Matt – My entire so-called problem with radical empiricism is really just a problem with using the direct/indirect distinction at all at this level of conversation about experience (or language or whatever). For the traditional empiricist, the senses are the direct part. But James wants to toss that. But then, what’s left to be direct? I don’t believe DMB answered your question directly: are the first five [senses] also what a pragmatist considers direct experience? The radical empiricist has to answer no, but once you’ve let thoughts into the area, what are we throwing up in the way so that something becomes indirect? In the atomist picture, life is like a dude in a quarry, picking through reality-rocks, and when you aren’t in touch with the rocks, you’re not with reality (hence, the correspondence theory of truth). But on James’s metaphor, life is like being in a river, and when you’re in a river, you’re never not in contact with the river.
Ian – Actually I have no problem with that metaphor … when you are in a river you experience the water and its motion etc. You are not experiencing “a river”, not without some pre-conceptual (pre-experienced) idea of a river as a whole collection of water with a lifecycle, beginning and end, non-salinity, bounded by river-banks, and some emergent identity as a river from all of that – you do not get that from the direct / immediate experience alone – just the water and its motion (it’s all process anyway).

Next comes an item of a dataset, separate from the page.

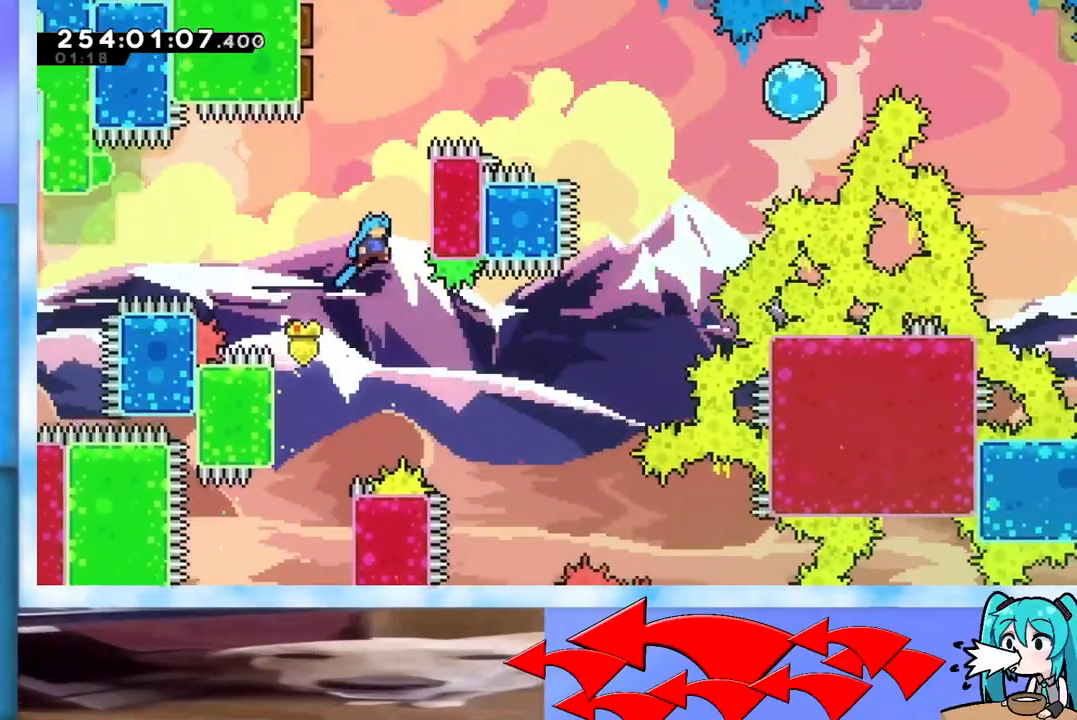
{"keys": ["jump", "left", "right", "up"], "events": [[117, "jump", "up"], [167, "left", "down"], [167, "right", "up"], [217, "jump", "down"], [501, "right", "down"], [501, "up", "down"]]}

Ian – If that’s what “radical empricism” is. I have no problem with it. It is taking the preconceptions of objectification out of experience (out of BOTH the senses of experience and the phenomena experienced).
Matt – I recently said, in a post to Bo, that Pirsig’s empiricist rhetoric can get in the way. I don’t take this as a strike against radical empiricism, though, because I take holism to be the centerpiece (and the Quality thesis to be intrinsically holist).
Ian – An empricism that recognizes the holism in what is experienced before the holism in the concepts arising sounds right. When you say “holistic” where I might say “strange loopy” … this is just a choice of language. Language gets in the way of successful discourse about these subjects, hence the need to repeat, recycle the debate in different words. But it doesn’t get in the way of this direct-experience / conceptualized distinction. Not for me now anyway. All seems clear.
Ian – Radical Empricism takes the “doctrine” of empricism so far back from conceptualized models of the world as to take it back beyond even any preconceptualized, atomistic (greedy reductionist) view of the world as objects. A kind of “total” empiricism, purged of any vestige of pre-conception. I’d like to think I’m there. (It’s been obvious from Pirsig readings all along … just a matter of finding the words.)
Matt – A radical revolutionary isn’t an official part of the political system–they are in the business of overturning the political system. And just so with James’s radical empiricism.
Ian – I just know from prior experience that DMB is going to say that is misuse of the term “radical” here. (and I agree with him) Perhaps I missed your irony Matt, you old Rortian you 😉
Ian – The $64,000 question is how does this change the “values” and PoV’s in the applied world of pragmatism. I guess it stops us falling into a few more conceptual traps, avoiding applying our day-to-day logic to mis-conceived objects more thoroughly.